● **Alıştırma koşulları**
Aşağıdaki satırların hepsini hiç değiştirmeden tekrar yazın ama resimleri cevaba almayın.

● **Verilen satırlar**
════

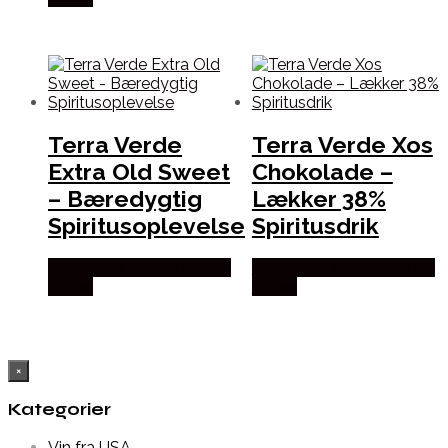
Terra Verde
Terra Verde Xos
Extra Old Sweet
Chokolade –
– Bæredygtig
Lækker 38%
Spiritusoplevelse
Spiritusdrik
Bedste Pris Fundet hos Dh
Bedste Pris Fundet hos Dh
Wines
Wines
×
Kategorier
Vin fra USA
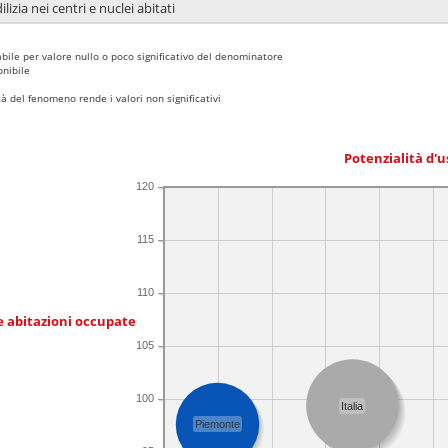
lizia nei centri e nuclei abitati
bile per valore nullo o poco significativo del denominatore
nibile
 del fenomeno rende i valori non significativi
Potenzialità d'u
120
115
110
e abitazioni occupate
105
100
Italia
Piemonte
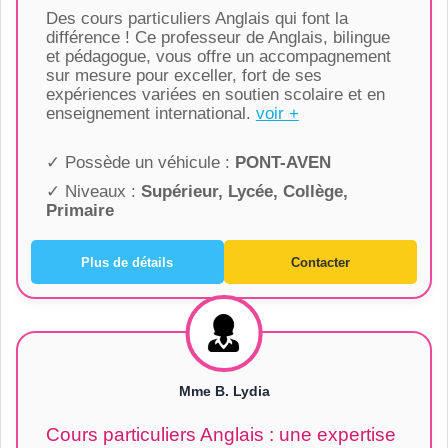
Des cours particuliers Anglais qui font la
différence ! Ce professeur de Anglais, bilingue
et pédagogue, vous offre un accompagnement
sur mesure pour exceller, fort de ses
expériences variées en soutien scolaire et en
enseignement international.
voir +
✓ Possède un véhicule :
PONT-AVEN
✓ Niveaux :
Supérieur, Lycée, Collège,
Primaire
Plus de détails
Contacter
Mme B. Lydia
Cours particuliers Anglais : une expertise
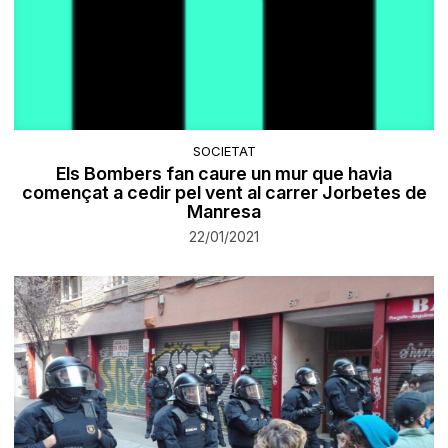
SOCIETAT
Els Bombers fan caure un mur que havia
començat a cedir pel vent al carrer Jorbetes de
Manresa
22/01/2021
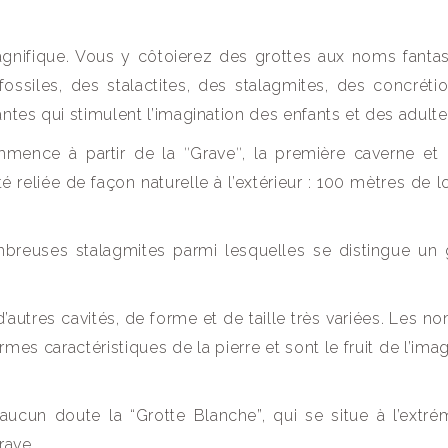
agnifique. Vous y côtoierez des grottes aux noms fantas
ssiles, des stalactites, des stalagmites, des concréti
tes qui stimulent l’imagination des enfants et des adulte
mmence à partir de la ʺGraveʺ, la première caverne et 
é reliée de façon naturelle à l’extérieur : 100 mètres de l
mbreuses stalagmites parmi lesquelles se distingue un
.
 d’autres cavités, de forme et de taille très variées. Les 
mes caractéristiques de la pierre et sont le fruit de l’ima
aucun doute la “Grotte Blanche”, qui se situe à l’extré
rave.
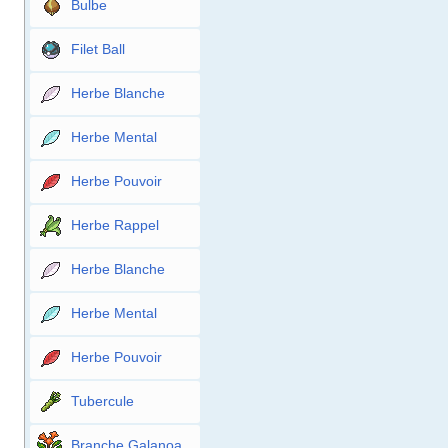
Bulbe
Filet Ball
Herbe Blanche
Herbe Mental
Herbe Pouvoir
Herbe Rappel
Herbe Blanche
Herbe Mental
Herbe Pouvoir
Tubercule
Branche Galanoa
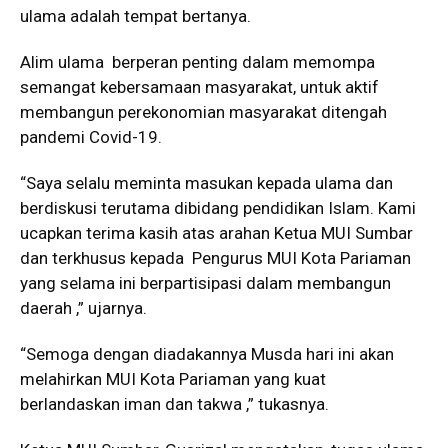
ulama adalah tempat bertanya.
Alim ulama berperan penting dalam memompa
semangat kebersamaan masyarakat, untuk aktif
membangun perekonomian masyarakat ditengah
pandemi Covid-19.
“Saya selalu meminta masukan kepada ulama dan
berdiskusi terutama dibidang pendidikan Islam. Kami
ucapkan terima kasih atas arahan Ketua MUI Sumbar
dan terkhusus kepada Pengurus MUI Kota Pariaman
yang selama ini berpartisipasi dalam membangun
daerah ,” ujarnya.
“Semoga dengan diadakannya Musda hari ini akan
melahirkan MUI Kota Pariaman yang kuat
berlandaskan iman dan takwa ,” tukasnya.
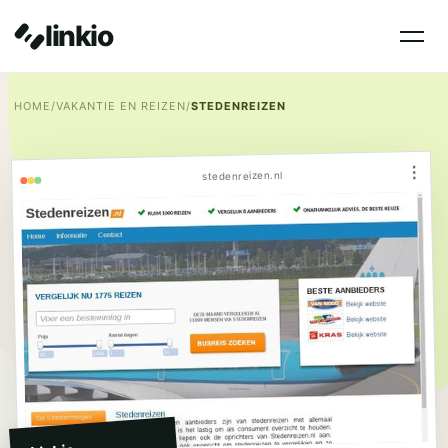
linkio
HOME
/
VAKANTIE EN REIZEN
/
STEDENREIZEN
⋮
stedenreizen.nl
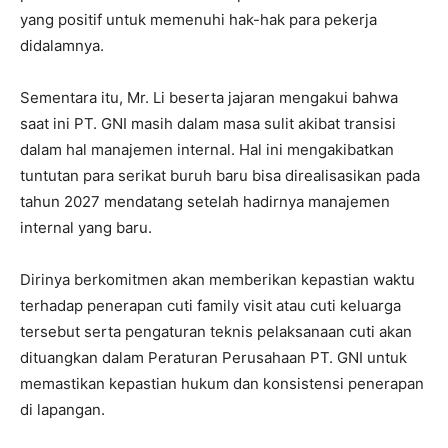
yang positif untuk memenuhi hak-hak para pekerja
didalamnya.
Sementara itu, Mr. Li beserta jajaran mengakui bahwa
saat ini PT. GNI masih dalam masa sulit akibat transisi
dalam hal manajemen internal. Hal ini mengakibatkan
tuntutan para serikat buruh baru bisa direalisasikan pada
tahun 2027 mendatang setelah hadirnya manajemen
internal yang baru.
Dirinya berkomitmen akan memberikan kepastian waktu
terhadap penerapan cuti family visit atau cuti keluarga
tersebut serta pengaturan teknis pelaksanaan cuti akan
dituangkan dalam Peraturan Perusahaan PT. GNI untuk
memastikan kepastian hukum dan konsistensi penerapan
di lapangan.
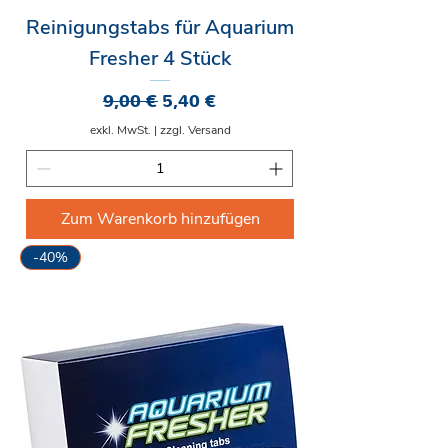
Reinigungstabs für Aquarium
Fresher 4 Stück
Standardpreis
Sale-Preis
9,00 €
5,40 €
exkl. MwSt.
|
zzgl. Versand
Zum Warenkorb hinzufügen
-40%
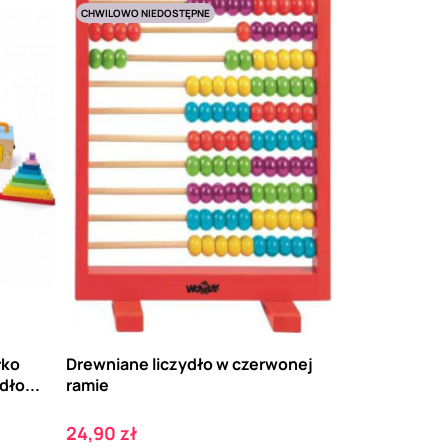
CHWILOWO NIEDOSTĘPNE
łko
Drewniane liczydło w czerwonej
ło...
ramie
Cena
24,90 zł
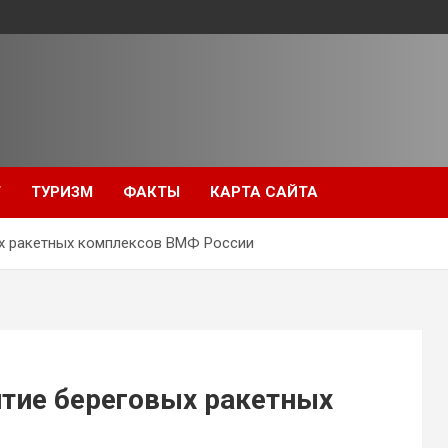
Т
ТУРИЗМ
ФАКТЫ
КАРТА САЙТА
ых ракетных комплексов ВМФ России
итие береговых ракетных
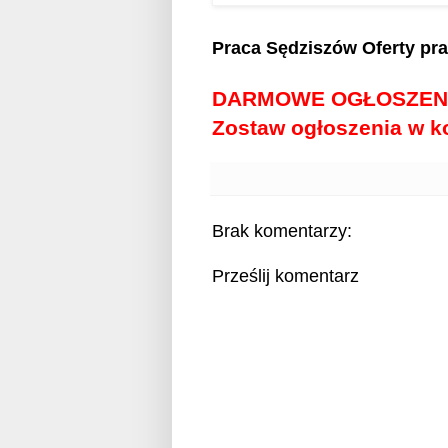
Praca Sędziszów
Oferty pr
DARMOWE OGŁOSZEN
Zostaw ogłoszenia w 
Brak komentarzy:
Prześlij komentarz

════

● **Görevin cevabı**
Terra Verde
Terra Verde Xos
Extra Old Sweet
Chokolade –
– Bæredygtig
Lækker 38%
Spiritusoplevelse
Spiritusdrik
Bedste Pris Fundet hos Dh
Bedste Pris Fundet hos Dh
Wines
Wines
×
Kategorier
Vin fra USA
lizia nei centri e nuclei abitati
bile per valore nullo o poco significativo del denominatore
nibile
 del fenomeno rende i valori non significativi
Potenzialità d'u
120
115
110
e abitazioni occupate
105
100
Italia
Piemonte
Des cours particuliers Anglais qui font la
différence ! Ce professeur de Anglais, bilingue
et pédagogue, vous offre un accompagnement
sur mesure pour exceller, fort de ses
expériences variées en soutien scolaire et en
enseignement international.
voir +
✓ Possède un véhicule :
PONT-AVEN
✓ Niveaux :
Supérieur, Lycée, Collège,
Primaire
Plus de détails
Contacter
Mme B. Lydia
Cours particuliers Anglais : une expertise
SOCIETAT
Els Bombers fan caure un mur que havia
començat a cedir pel vent al carrer Jorbetes de
Manresa
22/01/2021
agnifique. Vous y côtoierez des grottes aux noms fantas
ssiles, des stalactites, des stalagmites, des concréti
tes qui stimulent l’imagination des enfants et des adulte
mmence à partir de la ʺGraveʺ, la première caverne et 
é reliée de façon naturelle à l’extérieur : 100 mètres de l
mbreuses stalagmites parmi lesquelles se distingue un
.
 d’autres cavités, de forme et de taille très variées. Les 
mes caractéristiques de la pierre et sont le fruit de l’ima
aucun doute la “Grotte Blanche”, qui se situe à l’extré
rave.
Bulbe
Filet Ball
Herbe Blanche
Herbe Mental
Herbe Pouvoir
Herbe Rappel
Herbe Blanche
Herbe Mental
Herbe Pouvoir
Tubercule
Branche Galanoa
ulama adalah tempat bertanya.
Alim ulama berperan penting dalam memompa
semangat kebersamaan masyarakat, untuk aktif
membangun perekonomian masyarakat ditengah
pandemi Covid-19.
“Saya selalu meminta masukan kepada ulama dan
berdiskusi terutama dibidang pendidikan Islam. Kami
ucapkan terima kasih atas arahan Ketua MUI Sumbar
dan terkhusus kepada Pengurus MUI Kota Pariaman
yang selama ini berpartisipasi dalam membangun
daerah ,” ujarnya.
“Semoga dengan diadakannya Musda hari ini akan
melahirkan MUI Kota Pariaman yang kuat
berlandaskan iman dan takwa ,” tukasnya.
linkio
HOME
/
VAKANTIE EN REIZEN
/
STEDENREIZEN
⋮
stedenreizen.nl
yang positif untuk memenuhi hak-hak para pekerja
didalamnya.
Sementara itu, Mr. Li beserta jajaran mengakui bahwa
saat ini PT. GNI masih dalam masa sulit akibat transisi
dalam hal manajemen internal. Hal ini mengakibatkan
tuntutan para serikat buruh baru bisa direalisasikan pada
tahun 2027 mendatang setelah hadirnya manajemen
internal yang baru.
Dirinya berkomitmen akan memberikan kepastian waktu
terhadap penerapan cuti family visit atau cuti keluarga
tersebut serta pengaturan teknis pelaksanaan cuti akan
dituangkan dalam Peraturan Perusahaan PT. GNI untuk
memastikan kepastian hukum dan konsistensi penerapan
di lapangan.
Reinigungstabs für Aquarium
Fresher 4 Stück
Standardpreis
Sale-Preis
9,00 €
5,40 €
exkl. MwSt.
|
zzgl. Versand
Zum Warenkorb hinzufügen
-40%
CHWILOWO NIEDOSTĘPNE
łko
Drewniane liczydło w czerwonej
ło...
ramie
Cena
24,90 zł
Т
ТУРИЗМ
ФАКТЫ
КАРТА САЙТА
ых ракетных комплексов ВМФ России
итие береговых ракетных
Praca Sędziszów
Oferty pr
DARMOWE OGŁOSZEN
Zostaw ogłoszenia w 
Brak komentarzy:
Prześlij komentarz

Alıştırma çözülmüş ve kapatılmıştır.